With JAVA_HOME and PATH pointing to a Panama vectorIntrinsics build, run:
./mvnw package && java -jar target/bench.jar
Without having a local Panama vectorIntrinsics build, run:
./ci.sh
This will shallow-clone the GitHub mirror of the Panama vectorIntrinsics branch, build the JDK and execute the benchmarks using it. Make sure your system fulfills the OpenJDK build requirements. See the section "Clean Ubuntu Setup" below for a clean Ubuntu setup. The space requirements for such a cloned and fully built JDK is ~5.6GB, which will reside inside of the panama-vector directory.
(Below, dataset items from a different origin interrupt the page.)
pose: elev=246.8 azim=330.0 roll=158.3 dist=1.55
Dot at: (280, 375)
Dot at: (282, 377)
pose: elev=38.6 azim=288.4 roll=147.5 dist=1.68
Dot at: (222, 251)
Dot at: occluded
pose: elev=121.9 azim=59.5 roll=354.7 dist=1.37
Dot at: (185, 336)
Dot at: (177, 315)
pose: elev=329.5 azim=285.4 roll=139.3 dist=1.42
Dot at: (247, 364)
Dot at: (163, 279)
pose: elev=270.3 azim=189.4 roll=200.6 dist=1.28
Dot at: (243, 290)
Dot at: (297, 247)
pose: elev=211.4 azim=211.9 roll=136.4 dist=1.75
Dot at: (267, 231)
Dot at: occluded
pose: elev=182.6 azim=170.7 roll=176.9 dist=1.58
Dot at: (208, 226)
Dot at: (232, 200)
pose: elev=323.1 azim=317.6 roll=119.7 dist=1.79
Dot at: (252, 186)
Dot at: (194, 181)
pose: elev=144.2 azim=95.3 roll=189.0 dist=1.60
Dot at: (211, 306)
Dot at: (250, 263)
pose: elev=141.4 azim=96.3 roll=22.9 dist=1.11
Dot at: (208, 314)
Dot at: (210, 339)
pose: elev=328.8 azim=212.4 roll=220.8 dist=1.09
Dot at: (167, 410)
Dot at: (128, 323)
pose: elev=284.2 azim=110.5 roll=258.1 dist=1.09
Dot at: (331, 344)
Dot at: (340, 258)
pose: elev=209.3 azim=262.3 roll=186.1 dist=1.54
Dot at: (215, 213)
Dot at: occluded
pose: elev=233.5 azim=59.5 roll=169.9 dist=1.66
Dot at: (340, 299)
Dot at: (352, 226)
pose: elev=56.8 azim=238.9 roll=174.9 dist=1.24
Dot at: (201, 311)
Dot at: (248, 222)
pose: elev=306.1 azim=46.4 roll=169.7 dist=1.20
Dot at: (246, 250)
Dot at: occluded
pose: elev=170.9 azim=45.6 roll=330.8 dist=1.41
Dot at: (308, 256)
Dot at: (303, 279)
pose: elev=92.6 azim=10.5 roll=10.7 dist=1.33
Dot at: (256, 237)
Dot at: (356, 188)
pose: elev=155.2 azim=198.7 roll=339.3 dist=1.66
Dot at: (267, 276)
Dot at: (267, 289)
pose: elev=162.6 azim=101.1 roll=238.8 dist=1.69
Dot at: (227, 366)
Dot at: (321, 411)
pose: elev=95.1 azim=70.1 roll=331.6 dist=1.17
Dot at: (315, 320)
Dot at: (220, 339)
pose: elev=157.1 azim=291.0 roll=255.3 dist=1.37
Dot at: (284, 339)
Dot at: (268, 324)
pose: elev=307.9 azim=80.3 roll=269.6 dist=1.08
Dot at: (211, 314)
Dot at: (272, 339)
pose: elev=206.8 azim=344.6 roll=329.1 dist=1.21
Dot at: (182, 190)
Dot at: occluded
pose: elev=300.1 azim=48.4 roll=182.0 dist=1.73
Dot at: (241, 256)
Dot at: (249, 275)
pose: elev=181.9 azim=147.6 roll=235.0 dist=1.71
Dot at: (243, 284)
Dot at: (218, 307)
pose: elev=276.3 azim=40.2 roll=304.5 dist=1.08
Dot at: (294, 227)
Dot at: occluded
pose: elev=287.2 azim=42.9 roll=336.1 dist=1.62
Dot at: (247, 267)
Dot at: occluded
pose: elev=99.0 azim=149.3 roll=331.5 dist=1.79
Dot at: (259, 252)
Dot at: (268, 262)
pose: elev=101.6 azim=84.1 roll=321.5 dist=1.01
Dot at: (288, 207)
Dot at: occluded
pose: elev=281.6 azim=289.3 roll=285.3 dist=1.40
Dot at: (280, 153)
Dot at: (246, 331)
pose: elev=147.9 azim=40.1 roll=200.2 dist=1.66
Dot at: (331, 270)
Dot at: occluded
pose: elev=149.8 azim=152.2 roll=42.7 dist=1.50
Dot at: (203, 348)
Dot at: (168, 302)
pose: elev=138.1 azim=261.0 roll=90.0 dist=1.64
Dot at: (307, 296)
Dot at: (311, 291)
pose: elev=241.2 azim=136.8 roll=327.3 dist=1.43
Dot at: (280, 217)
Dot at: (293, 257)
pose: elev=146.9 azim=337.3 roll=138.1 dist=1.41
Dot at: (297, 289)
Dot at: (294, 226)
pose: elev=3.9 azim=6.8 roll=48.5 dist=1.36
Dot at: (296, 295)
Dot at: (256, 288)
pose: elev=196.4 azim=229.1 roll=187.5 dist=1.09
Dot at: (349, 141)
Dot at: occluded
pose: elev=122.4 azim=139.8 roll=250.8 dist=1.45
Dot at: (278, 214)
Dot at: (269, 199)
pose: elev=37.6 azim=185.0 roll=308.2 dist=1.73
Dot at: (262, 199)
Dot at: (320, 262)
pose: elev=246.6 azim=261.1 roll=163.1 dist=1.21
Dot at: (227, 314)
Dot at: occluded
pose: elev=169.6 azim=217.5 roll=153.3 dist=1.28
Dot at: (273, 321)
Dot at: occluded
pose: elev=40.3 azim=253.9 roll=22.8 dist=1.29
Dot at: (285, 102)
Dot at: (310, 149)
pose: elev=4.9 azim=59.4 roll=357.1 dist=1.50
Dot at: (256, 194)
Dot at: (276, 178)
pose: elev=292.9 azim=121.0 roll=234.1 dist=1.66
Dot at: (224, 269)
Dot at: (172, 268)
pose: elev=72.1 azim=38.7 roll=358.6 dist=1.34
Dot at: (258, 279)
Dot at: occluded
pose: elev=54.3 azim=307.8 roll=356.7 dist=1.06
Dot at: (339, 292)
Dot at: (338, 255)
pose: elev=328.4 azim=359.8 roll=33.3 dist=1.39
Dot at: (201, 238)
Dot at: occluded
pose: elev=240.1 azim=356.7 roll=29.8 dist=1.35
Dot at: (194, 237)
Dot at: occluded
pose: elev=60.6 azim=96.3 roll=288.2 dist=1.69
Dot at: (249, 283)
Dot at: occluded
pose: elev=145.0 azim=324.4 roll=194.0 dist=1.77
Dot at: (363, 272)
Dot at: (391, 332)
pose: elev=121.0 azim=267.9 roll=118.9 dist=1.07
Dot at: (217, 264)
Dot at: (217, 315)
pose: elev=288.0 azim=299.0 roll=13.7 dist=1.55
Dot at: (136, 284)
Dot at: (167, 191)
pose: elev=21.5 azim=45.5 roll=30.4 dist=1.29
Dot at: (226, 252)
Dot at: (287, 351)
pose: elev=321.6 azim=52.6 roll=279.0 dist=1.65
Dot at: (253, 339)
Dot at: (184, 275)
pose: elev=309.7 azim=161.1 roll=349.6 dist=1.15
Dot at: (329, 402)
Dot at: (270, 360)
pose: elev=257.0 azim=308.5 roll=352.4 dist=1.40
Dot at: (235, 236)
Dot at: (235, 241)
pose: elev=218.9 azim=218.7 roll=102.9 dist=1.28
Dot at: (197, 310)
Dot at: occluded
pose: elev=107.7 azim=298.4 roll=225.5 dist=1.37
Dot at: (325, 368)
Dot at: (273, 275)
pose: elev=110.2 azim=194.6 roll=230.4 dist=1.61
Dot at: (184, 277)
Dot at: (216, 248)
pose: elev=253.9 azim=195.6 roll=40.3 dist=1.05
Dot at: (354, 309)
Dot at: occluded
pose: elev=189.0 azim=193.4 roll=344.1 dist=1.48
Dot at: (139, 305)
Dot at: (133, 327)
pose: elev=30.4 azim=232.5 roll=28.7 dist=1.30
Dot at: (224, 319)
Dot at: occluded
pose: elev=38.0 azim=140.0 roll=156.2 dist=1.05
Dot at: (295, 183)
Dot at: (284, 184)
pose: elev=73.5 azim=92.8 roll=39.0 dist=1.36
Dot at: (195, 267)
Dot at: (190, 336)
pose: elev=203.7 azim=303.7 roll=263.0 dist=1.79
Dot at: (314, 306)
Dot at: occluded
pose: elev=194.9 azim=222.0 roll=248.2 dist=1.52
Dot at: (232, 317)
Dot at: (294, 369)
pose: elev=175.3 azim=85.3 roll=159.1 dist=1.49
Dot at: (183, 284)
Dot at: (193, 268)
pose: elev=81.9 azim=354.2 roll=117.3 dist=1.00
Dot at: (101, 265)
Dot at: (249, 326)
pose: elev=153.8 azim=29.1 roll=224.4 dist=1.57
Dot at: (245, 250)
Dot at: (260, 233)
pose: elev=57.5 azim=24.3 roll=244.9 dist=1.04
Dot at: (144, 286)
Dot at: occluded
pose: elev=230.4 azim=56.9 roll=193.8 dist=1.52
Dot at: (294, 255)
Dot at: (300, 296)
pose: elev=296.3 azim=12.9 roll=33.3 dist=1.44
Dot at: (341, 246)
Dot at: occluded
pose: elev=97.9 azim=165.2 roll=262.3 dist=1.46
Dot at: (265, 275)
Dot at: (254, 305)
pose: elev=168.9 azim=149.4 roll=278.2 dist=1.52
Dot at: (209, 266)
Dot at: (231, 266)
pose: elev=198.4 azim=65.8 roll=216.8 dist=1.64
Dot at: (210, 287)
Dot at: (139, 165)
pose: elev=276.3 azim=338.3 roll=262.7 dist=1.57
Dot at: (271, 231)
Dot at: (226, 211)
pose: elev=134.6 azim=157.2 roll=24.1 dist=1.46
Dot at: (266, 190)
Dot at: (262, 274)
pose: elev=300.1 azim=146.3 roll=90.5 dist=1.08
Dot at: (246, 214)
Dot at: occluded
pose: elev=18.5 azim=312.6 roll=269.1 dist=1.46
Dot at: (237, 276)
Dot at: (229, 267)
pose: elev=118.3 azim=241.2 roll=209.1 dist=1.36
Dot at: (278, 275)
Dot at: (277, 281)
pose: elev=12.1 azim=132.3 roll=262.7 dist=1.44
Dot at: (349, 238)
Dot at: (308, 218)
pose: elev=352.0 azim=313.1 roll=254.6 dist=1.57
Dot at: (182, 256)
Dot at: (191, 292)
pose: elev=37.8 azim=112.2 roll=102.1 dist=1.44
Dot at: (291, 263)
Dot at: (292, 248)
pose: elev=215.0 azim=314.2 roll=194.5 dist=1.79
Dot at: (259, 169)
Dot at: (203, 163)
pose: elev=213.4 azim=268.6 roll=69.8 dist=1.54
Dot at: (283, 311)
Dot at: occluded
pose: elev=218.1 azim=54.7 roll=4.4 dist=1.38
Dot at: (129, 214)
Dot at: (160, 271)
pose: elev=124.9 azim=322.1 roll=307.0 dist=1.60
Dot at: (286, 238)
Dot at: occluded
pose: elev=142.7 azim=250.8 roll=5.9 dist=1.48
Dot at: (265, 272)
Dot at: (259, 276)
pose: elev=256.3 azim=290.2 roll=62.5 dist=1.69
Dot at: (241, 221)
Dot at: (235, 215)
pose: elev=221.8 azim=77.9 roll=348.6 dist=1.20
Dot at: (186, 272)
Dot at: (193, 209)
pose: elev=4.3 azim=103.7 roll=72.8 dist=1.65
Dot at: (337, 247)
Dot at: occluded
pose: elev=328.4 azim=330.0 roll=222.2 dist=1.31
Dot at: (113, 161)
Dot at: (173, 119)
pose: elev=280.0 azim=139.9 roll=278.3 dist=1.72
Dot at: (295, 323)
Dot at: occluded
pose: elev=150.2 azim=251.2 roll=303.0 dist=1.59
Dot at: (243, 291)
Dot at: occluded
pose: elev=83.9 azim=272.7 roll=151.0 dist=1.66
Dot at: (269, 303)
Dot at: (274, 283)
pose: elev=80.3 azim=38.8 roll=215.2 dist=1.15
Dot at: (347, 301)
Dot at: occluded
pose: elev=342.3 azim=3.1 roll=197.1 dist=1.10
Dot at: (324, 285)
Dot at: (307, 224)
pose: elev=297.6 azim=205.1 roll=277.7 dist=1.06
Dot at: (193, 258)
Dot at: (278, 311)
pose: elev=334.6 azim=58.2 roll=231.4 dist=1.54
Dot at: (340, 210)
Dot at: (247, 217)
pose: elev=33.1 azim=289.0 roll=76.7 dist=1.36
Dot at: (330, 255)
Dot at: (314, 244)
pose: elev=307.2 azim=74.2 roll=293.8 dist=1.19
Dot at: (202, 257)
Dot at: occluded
In addition, the hsdis utility library is built and installed into the JDK's lib directory.
sudo apt install -y libasound2-dev \
libfontconfig1-dev \
libcups2-dev \
libx11-dev \
libxext-dev \
libxrender-dev \
libxrandr-dev \
libxtst-dev \
libxt-dev \
git \
zip \
unzip \
automake \
autoconf \
build-essential \
openjdk-19-jdk-headless
In order to see the x86 code generated by the JIT compiler for all methods, run:
java --add-modules jdk.incubator.vector -XX:+UnlockDiagnosticVMOptions -XX:CompileCommand=print,*Matrix*.* -cp target/bench.jar bench.C2
The x86 code is then printed to stdout. This requires the hsdis utility library available in the $JAVA_HOME/lib directory, as is provided by ./ci.sh
.
java -version
openjdk version "20-ea" 2023-03-21
OpenJDK Runtime Environment (build 20-ea+20-1466)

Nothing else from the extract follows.